The survey reveals that one in six (16%) hospitality jobs currently lies vacant and is triggering offers of higher wages and other incentives among rival firms.

Almost all (96%) of respondents now envisage shortages in either front or back-of-house roles, and nearly three quarters (73%) in both. Adding to the problem is that 6% of staff are currently in isolation and unable to work.

Three quarters of companies say they have offered better pay (76%) and stepped up their levels of communication (75%) as part of their retention strategies, while two thirds have tried to cultivate the right working culture (67%) and support staff wellbeing and mental health (66%).

Scottish restaurant and bar operator, Buzzworks Holdings, will close all 13 of its venues today to introduce a new Wellbeing Day for its workforce. 

The use of pay as a retention tool is rapidly inflating wage bills across the hospitality sector, which already faces mounting food, drink, supply and utility costs.

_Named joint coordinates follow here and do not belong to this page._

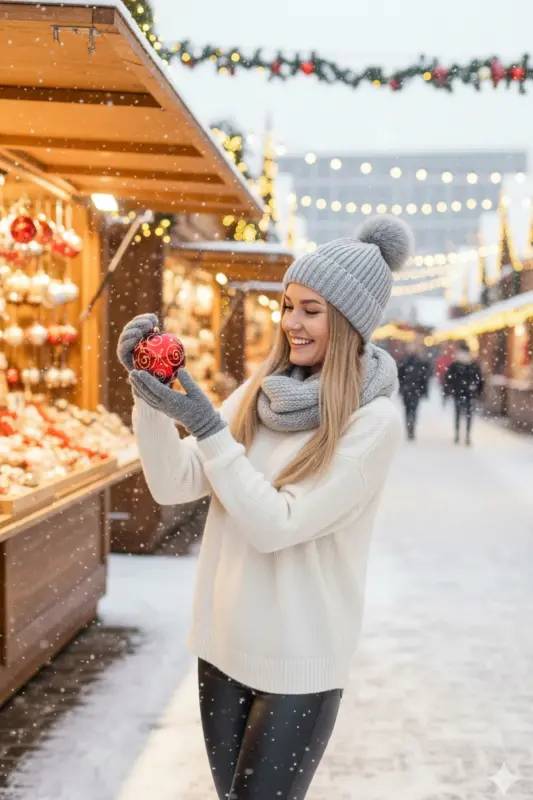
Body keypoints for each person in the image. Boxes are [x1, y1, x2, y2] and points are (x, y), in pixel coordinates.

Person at [117, 215, 412, 800]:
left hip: (298, 662)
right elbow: (174, 483)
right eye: (288, 305)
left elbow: (278, 525)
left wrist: (206, 426)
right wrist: (148, 395)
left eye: (312, 310)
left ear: (349, 321)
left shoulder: (371, 423)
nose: (292, 323)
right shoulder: (262, 392)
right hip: (222, 647)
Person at [444, 342, 484, 446]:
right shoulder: (472, 365)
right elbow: (479, 380)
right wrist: (478, 391)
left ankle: (460, 434)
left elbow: (448, 379)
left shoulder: (456, 365)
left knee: (459, 414)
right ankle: (465, 435)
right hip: (468, 393)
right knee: (468, 415)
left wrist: (450, 389)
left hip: (460, 393)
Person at [397, 341, 431, 440]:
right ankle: (410, 427)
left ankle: (410, 427)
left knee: (409, 410)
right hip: (412, 390)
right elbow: (400, 377)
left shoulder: (406, 362)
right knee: (411, 410)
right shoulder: (406, 362)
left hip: (411, 390)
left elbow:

Leaders who have increased pay have done so by an average of 11% for current staff, and by 13% for newly hired team members.

“These figures illustrate the full scale of hospitality’s recruitment and retention crisis,” said Karl Chessell, CGA’s director – hospitality operators and food, EMEA.

“Thousands of businesses are now critically short of staff, while many of those who have sufficient labour face a fight to keep hold of it.

“Gaps at front and back of house and fast-rising wage costs threaten to derail the industry’s recovery, and sustained, targeted government support is now urgently needed to tackle the problem.”